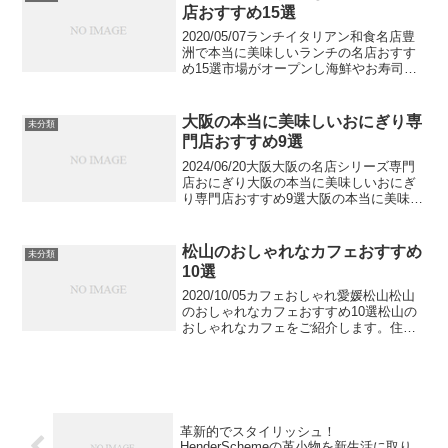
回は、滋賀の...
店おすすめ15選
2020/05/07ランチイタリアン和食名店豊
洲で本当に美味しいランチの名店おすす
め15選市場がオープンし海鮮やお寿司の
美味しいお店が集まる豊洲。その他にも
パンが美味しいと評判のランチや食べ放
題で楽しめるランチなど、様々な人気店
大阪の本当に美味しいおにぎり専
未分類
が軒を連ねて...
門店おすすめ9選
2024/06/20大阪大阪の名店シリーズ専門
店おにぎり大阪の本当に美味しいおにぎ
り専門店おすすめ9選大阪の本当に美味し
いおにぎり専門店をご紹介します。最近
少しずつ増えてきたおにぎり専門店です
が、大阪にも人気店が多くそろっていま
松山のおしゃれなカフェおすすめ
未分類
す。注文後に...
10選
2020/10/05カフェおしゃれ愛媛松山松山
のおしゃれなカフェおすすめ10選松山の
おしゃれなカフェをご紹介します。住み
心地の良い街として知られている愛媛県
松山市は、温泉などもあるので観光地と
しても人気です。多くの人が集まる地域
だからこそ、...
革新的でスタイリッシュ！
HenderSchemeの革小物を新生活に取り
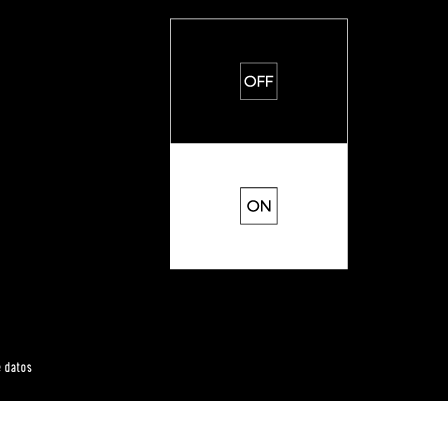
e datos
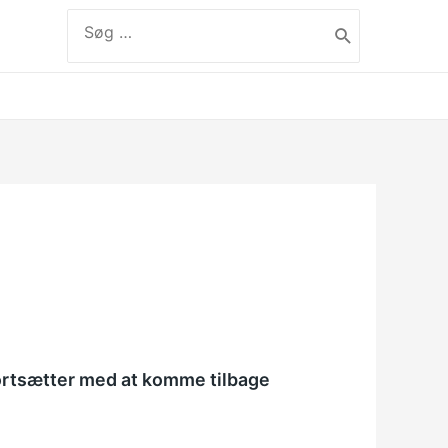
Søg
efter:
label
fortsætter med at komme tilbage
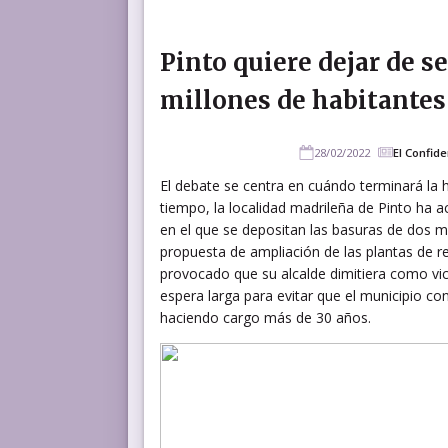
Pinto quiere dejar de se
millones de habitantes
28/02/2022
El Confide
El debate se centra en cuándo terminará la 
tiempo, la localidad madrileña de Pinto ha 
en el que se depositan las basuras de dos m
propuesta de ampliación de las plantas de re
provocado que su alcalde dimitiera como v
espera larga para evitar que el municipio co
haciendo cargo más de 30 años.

* * *

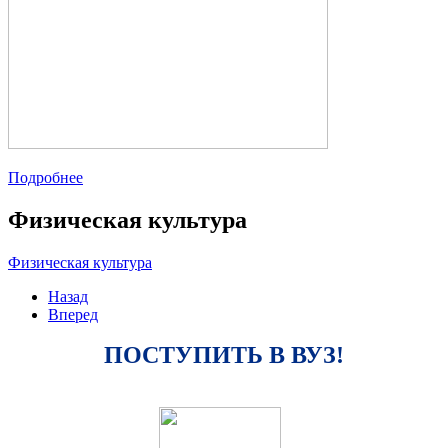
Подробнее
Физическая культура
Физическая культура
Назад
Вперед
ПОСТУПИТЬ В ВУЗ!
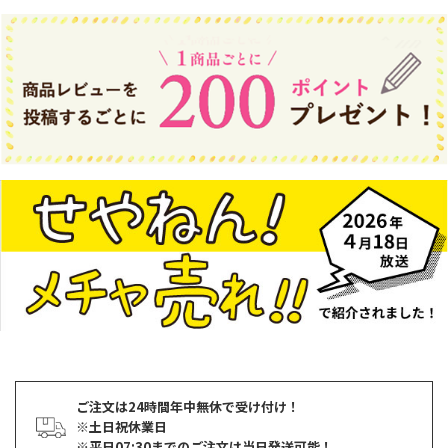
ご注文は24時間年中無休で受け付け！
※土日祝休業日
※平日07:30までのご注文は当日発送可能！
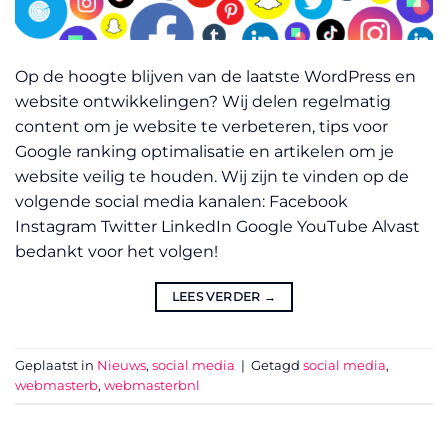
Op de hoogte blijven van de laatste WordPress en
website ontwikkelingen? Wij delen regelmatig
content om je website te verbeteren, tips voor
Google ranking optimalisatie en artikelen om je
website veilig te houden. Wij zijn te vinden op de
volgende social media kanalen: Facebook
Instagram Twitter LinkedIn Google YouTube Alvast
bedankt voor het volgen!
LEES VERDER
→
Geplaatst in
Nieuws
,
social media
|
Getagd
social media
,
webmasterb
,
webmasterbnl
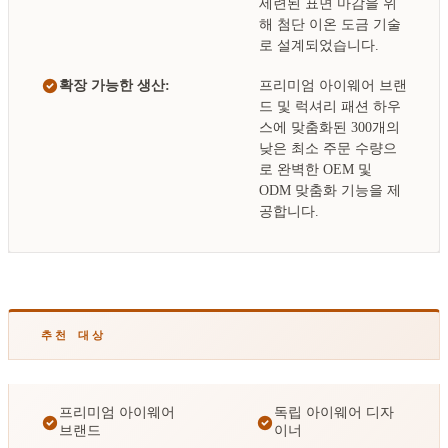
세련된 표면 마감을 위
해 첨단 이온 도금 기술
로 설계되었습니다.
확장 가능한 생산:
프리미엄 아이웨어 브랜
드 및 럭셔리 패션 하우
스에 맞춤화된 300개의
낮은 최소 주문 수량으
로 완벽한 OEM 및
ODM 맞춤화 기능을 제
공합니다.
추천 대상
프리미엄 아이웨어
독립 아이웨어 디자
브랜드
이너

* * *

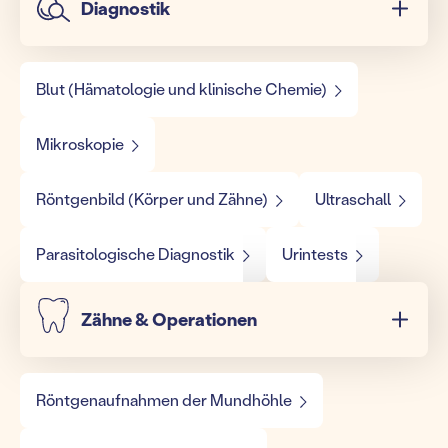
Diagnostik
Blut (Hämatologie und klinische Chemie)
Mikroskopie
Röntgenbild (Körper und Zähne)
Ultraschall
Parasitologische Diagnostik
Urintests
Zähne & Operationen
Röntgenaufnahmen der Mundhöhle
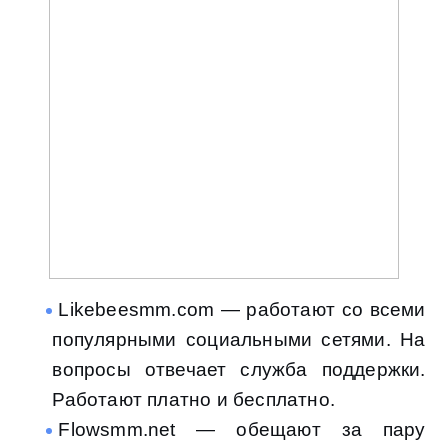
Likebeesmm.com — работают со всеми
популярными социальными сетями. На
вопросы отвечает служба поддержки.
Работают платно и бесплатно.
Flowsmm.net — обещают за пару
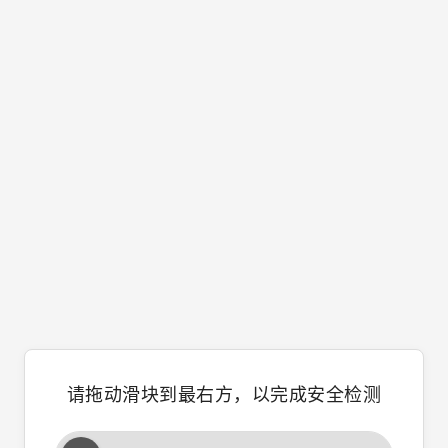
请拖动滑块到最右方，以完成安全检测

* * *

§ Task description: Report every line in the items above that includes the string "Zähne", treating uppercase and lowercase letters as different.

§ Exercise output:
Röntgenbild (Körper und Zähne)
Zähne & Operationen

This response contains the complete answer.